• Aim:
Reproduce all of the following rows line for line, with no changes.

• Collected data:
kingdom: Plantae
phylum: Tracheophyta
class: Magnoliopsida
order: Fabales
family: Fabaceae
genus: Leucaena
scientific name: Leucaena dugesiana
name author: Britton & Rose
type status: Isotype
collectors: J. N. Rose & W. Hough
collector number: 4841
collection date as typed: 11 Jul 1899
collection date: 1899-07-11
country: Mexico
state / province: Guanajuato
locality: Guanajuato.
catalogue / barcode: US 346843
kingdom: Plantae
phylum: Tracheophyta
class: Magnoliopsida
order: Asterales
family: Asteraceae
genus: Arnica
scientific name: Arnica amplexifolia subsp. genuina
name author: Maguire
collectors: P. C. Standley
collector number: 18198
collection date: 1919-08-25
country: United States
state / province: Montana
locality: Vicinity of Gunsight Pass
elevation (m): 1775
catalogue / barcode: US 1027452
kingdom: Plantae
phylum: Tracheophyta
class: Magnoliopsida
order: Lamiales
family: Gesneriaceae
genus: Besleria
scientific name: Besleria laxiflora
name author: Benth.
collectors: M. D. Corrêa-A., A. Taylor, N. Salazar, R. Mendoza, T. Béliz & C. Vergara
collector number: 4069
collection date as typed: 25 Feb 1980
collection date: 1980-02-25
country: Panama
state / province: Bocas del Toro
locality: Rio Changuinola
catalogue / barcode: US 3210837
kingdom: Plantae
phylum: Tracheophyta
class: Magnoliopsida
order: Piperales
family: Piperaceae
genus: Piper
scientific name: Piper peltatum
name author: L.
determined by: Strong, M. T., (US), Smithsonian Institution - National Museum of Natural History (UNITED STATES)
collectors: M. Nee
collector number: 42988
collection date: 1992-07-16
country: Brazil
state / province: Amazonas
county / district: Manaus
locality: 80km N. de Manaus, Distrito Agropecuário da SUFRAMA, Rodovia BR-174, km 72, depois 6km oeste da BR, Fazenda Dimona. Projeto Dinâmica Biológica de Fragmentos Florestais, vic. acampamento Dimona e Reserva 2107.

• Solution below:
kingdom: Plantae
phylum: Tracheophyta
class: Magnoliopsida
order: Fabales
family: Fabaceae
genus: Leucaena
scientific name: Leucaena dugesiana
name author: Britton & Rose
type status: Isotype
collectors: J. N. Rose & W. Hough
collector number: 4841
collection date as typed: 11 Jul 1899
collection date: 1899-07-11
country: Mexico
state / province: Guanajuato
locality: Guanajuato.
catalogue / barcode: US 346843
kingdom: Plantae
phylum: Tracheophyta
class: Magnoliopsida
order: Asterales
family: Asteraceae
genus: Arnica
scientific name: Arnica amplexifolia subsp. genuina
name author: Maguire
collectors: P. C. Standley
collector number: 18198
collection date: 1919-08-25
country: United States
state / province: Montana
locality: Vicinity of Gunsight Pass
elevation (m): 1775
catalogue / barcode: US 1027452
kingdom: Plantae
phylum: Tracheophyta
class: Magnoliopsida
order: Lamiales
family: Gesneriaceae
genus: Besleria
scientific name: Besleria laxiflora
name author: Benth.
collectors: M. D. Corrêa-A., A. Taylor, N. Salazar, R. Mendoza, T. Béliz & C. Vergara
collector number: 4069
collection date as typed: 25 Feb 1980
collection date: 1980-02-25
country: Panama
state / province: Bocas del Toro
locality: Rio Changuinola
catalogue / barcode: US 3210837
kingdom: Plantae
phylum: Tracheophyta
class: Magnoliopsida
order: Piperales
family: Piperaceae
genus: Piper
scientific name: Piper peltatum
name author: L.
determined by: Strong, M. T., (US), Smithsonian Institution - National Museum of Natural History (UNITED STATES)
collectors: M. Nee
collector number: 42988
collection date: 1992-07-16
country: Brazil
state / province: Amazonas
county / district: Manaus
locality: 80km N. de Manaus, Distrito Agropecuário da SUFRAMA, Rodovia BR-174, km 72, depois 6km oeste da BR, Fazenda Dimona. Projeto Dinâmica Biológica de Fragmentos Florestais, vic. acampamento Dimona e Reserva 2107.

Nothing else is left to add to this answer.